В 1902 году в «Русском богатстве» были напечатаны очерки «Мытарства (В работном доме)», подписанные новым именем — Семён Подъячев. Либеральная печать, рассматривая эти очерки как материал «обличительный», подняла шум, обрушилась на «отцов города» Москвы с упрёками по поводу порядков в «работном доме», что вызвало ревизию этого учреждения. Эти правдивые очерки принесли немало похвал автору, — хвалили его за уменье просто и бесстрашно писать жестокую правду.
Очень хорошо помню, что первое чтение этих новых очерков вызвало у меня впечатление не лестное для автора: так писали и пишут многие. Но отдел беллетристики «Русского богатства» редактировал В.Г.Короленко, его оценкам я верил, а очерки Подъячева были напечатаны «на первом месте», — этим редакторы подчеркивали значительность произведения, предлагаемого читателю.
Прочитав очерки ещё раз, я уловил в тоне рассказа Подъячева нечто напоминающее мне «Нравы московских закоулков» Воронова и Левитова — писателей, которым были чужды сентиментализм и слащавость народопоклонников. А кроме этого, почуялось и ещё что-то от самого Подъячева, что-то почти неуловимое, но своеобразное.
Следя за его дальнейшими рассказами, я понял, что пишет их человек «простой», но чуткой души, горестно недоумевающий перед жизнью. Семён Подъячев рассказывал о деревне подлинно русским языком Московской области, не стараясь приукрашивать его чужими словами; рассказывал задумчиво, не громко и всегда как бы в тоне вопросов: «Разве это всё можно считать человеческой жизнью? Разве такими должны быть люди? Но разве в этих условиях могут они быть иными?»
Я тогда ещё не знал, что он «мужик», живёт в деревне, «крестьянствуя», что он очень беден, а однодеревенцы не любят его и смеются над ним за то, что он «пишет». В тихом тоне его рассказов я слышал странную беспощадность, в которой однако не чувствовалось жестокосердия. Рассказывая, как честный свидетель, он не берёт на себя роль судьи, но он суровее судьи в упрямой твёрдости, с которой изображает людей так, как видит и чувствует их. Он знает их, как мозоли на своей ладони труженика, как боль своих мускулов.

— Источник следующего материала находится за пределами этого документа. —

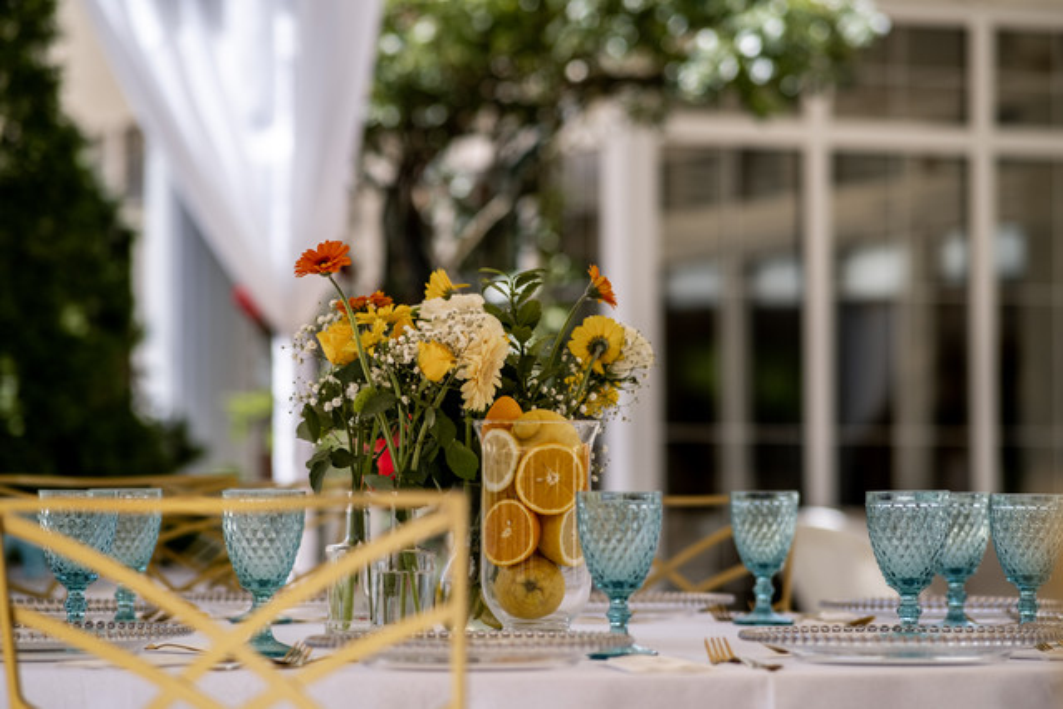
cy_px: 354
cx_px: 532
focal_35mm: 128
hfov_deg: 16.0
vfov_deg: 10.7
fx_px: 3780
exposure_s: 1/4000
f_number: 2
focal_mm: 85
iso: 160
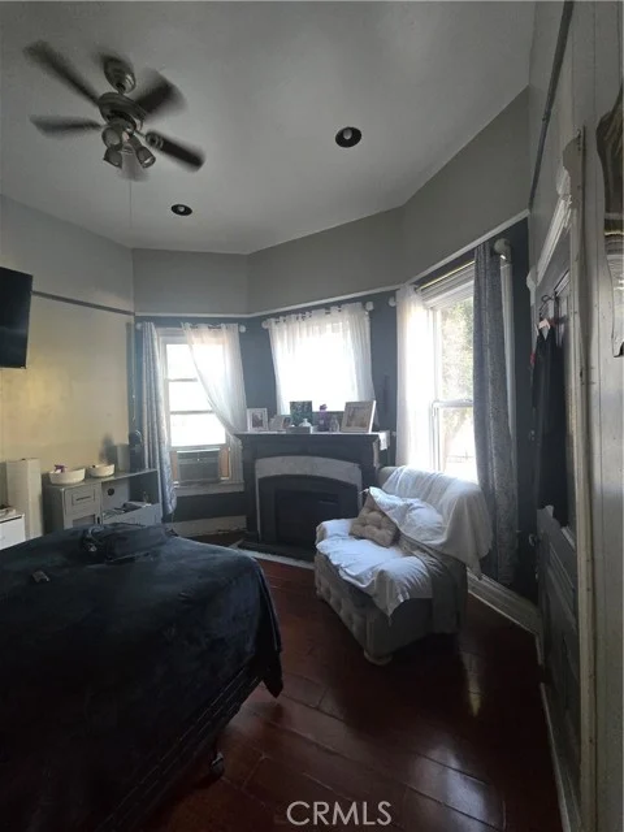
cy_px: 416
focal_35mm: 13
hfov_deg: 89.9
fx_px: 312
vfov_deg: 106.2
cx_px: 312
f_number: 2.2
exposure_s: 1/60
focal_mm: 2.2
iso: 500
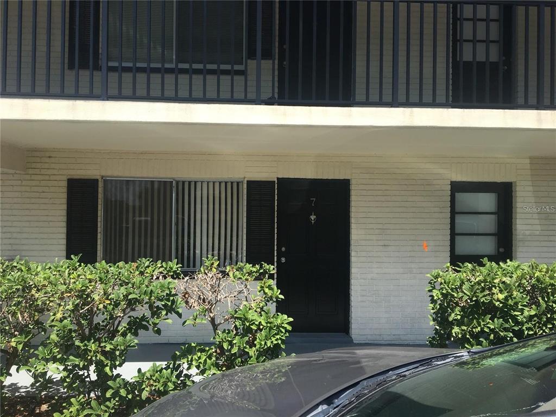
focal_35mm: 29
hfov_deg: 61.7
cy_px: 208
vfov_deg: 48.2
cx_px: 278
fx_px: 466
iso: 25
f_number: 2.2
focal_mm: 4.15
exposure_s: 1/962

Подъячев написал и издал немало книг своих рассказов, продолжая жить так мучительно, как это изображено им во множестве произведений. Малограмотной жене, замученной работой, частыми родами, вознёю с детьми, чужд и непонятен муж, который по ночам, согнувшись в три погибели над столом, всё что-то пишет при тусклом свете керосиновой двадцатикопеечной лампы. Мужикам-однодоревенцам тоже непонятен и подозрителен этот человек, который и говорит и думает не так, как привыкли они. Впрочем, нет надобности рассказывать о жизни С.Подъячева, — он сам достаточно красноречиво говорит о ней.